Work task → Your output should be an exact copy of the records, with no pictures in it.

○ ○ ○

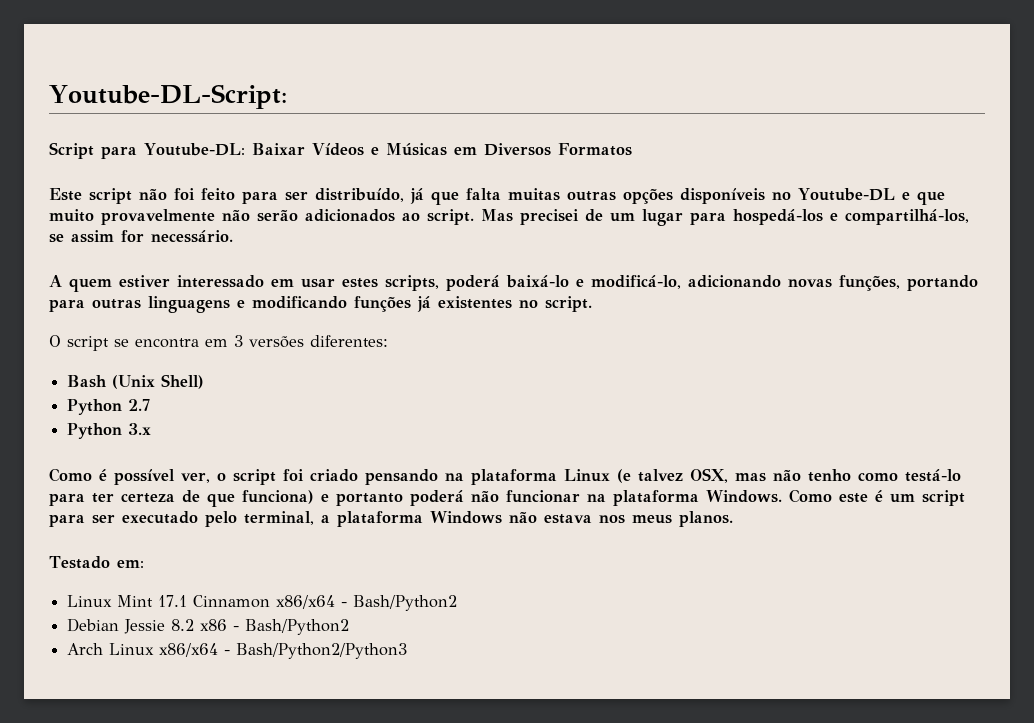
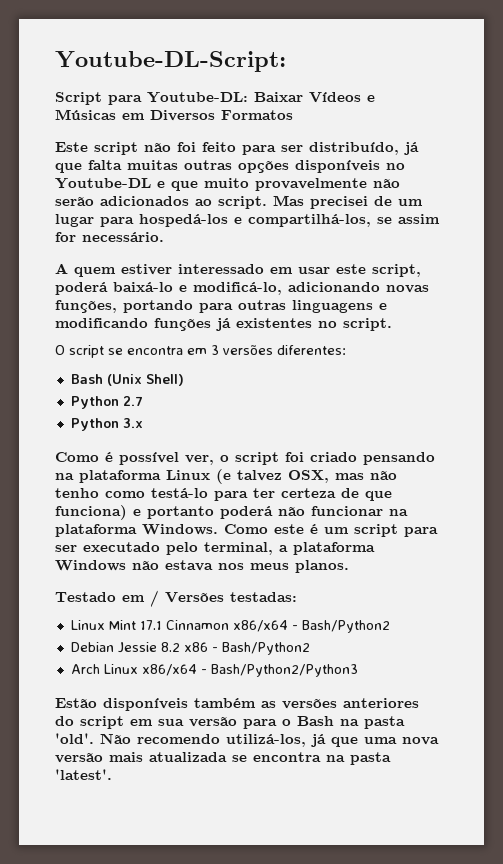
[342,275,439,291] estes scripts, -> [336,264,421,277] este script,
[116,560,144,568] em: -> [122,590,297,607] em / Versões testadas:
(408, 651) none -> [55,698,419,711] [55,716,405,729] [55,733,439,747] [55,752,391,765] [55,769,112,780] // Estão disponíveis também as versões anteriores do script em sua versão para o Bash na pasta 'old'. Não recomendo utilizá-los, já que uma nova versão mais atualizada se encontra na pasta 'latest'.

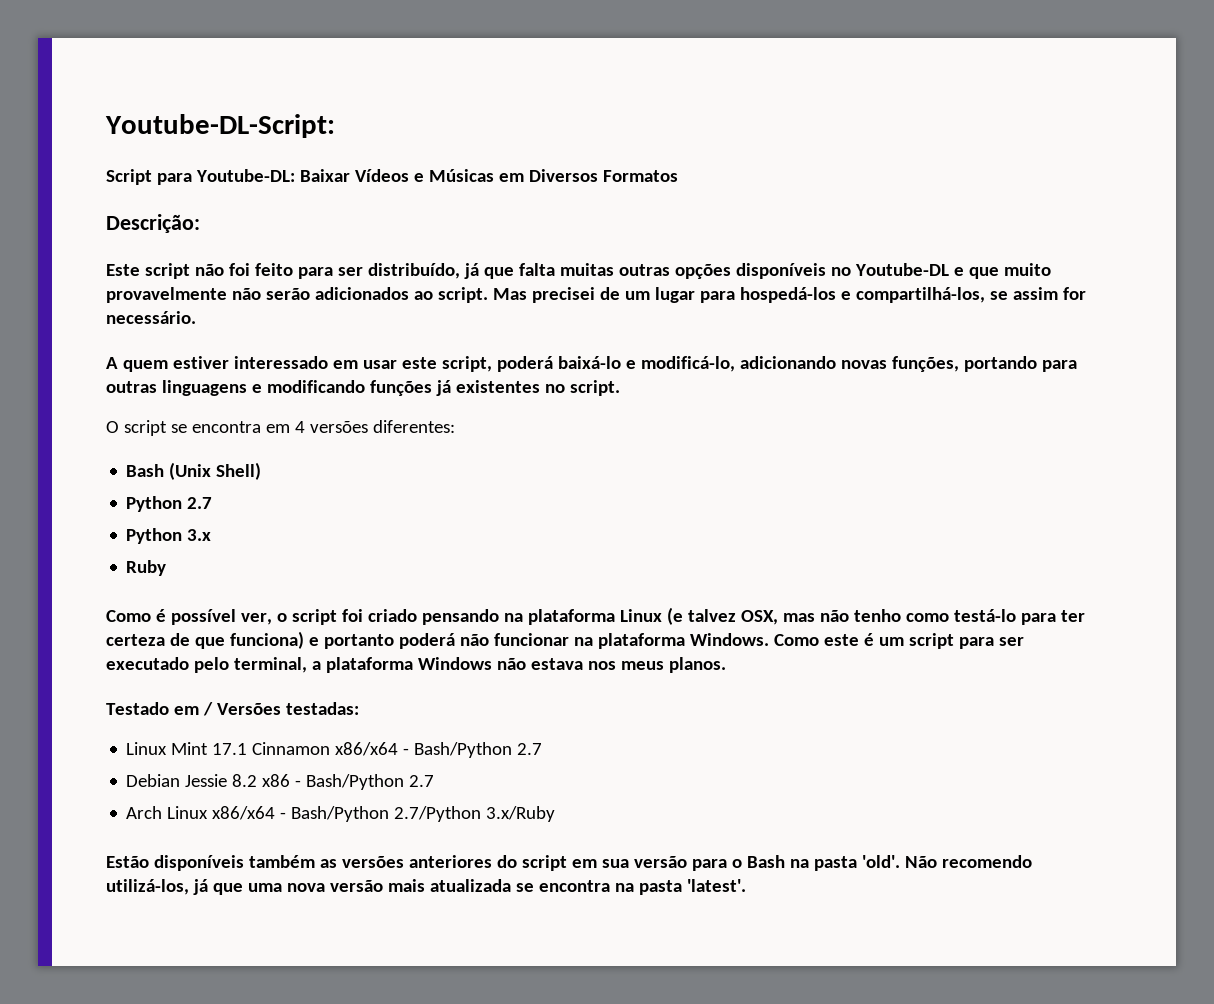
(293, 115) none -> [106,214,200,233] // Descrição:
[211,345,219,355] 3 -> [294,421,305,433] 4
(143, 423) none -> [126,560,167,576] // Ruby
[301,620,390,633] Bash/Python2 -> [414,742,543,758] Bash/Python 2.7
[221,642,310,655] Bash/Python2 -> [306,774,435,790] Bash/Python 2.7
[210,664,358,677] Bash/Python2/Python3 -> [291,806,556,822] Bash/Python 2.7/Python 3.x/Ruby

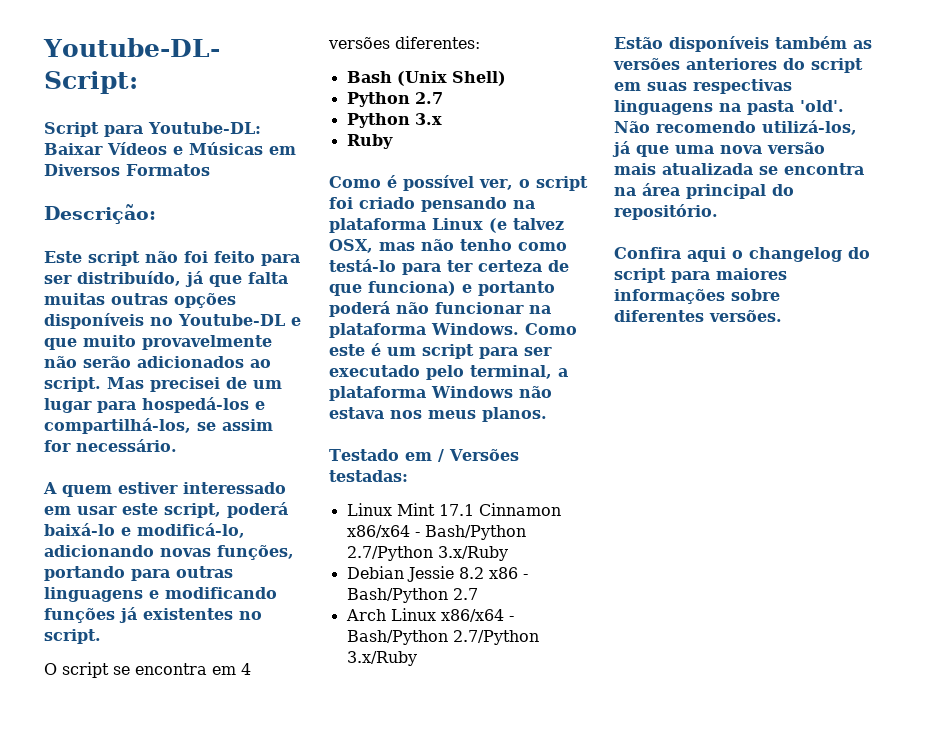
[517,743,543,755] 2.7 -> [346,546,508,561] 2.7/Python 3.x/Ruby
[601,855,785,871] sua versão para o Bash -> [647,79,792,94] [614,100,713,115] suas respectivas linguagens
[638,879,746,895] pasta 'latest'. -> [642,183,794,199] [614,204,718,220] [614,247,870,262] [614,268,787,283] [614,289,780,304] [614,310,782,322] área principal do repositório. // Confira aqui o changelog do script para maiores informações sobre diferentes versões.

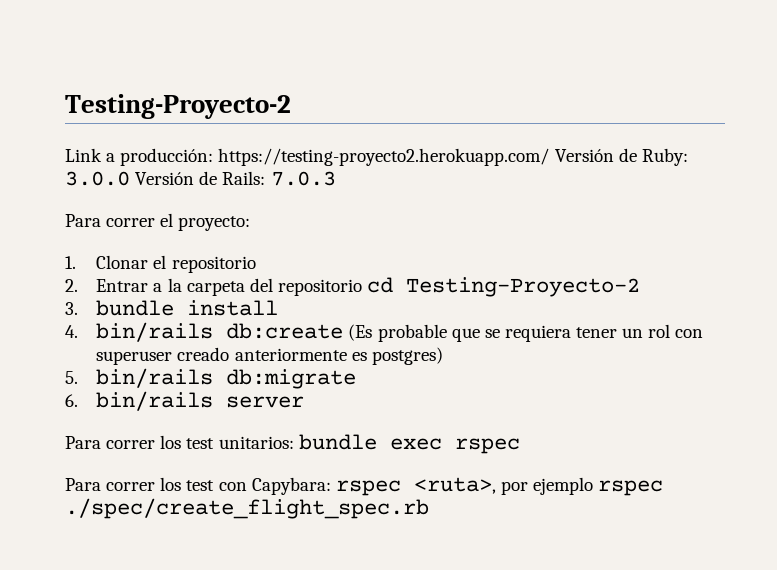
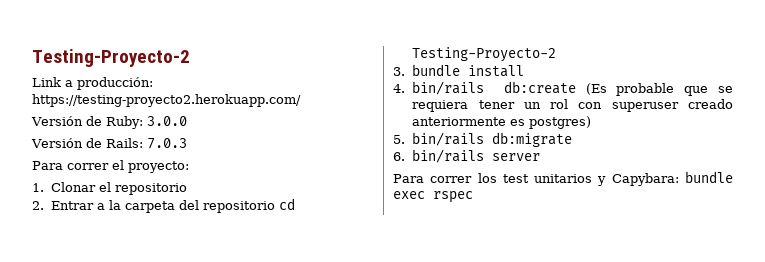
(550, 157) none -> (301, 100) //
(130, 178) none -> (187, 121) //
[218,436,294,449] unitarios: -> [534,173,679,186] unitarios y Capybara:
[65,477,664,496] [65,498,429,519] // Para correr los test con Capybara: rspec <ruta>, por ejemplo rspec ./spec/create_flight_spec.rb -> (473, 197) none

○ ○ ○

Answer section →
[342,275,439,291] estes scripts, -> [336,264,421,277] este script,
[116,560,144,568] em: -> [122,590,297,607] em / Versões testadas:
(408, 651) none -> [55,698,419,711] [55,716,405,729] [55,733,439,747] [55,752,391,765] [55,769,112,780] // Estão disponíveis também as versões anteriores do script em sua versão para o Bash na pasta 'old'. Não recomendo utilizá-los, já que uma nova versão mais atualizada se encontra na pasta 'latest'.

(293, 115) none -> [106,214,200,233] // Descrição:
[211,345,219,355] 3 -> [294,421,305,433] 4
(143, 423) none -> [126,560,167,576] // Ruby
[301,620,390,633] Bash/Python2 -> [414,742,543,758] Bash/Python 2.7
[221,642,310,655] Bash/Python2 -> [306,774,435,790] Bash/Python 2.7
[210,664,358,677] Bash/Python2/Python3 -> [291,806,556,822] Bash/Python 2.7/Python 3.x/Ruby

[517,743,543,755] 2.7 -> [346,546,508,561] 2.7/Python 3.x/Ruby
[601,855,785,871] sua versão para o Bash -> [647,79,792,94] [614,100,713,115] suas respectivas linguagens
[638,879,746,895] pasta 'latest'. -> [642,183,794,199] [614,204,718,220] [614,247,870,262] [614,268,787,283] [614,289,780,304] [614,310,782,322] área principal do repositório. // Confira aqui o changelog do script para maiores informações sobre diferentes versões.

(550, 157) none -> (301, 100) //
(130, 178) none -> (187, 121) //
[218,436,294,449] unitarios: -> [534,173,679,186] unitarios y Capybara:
[65,477,664,496] [65,498,429,519] // Para correr los test con Capybara: rspec <ruta>, por ejemplo rspec ./spec/create_flight_spec.rb -> (473, 197) none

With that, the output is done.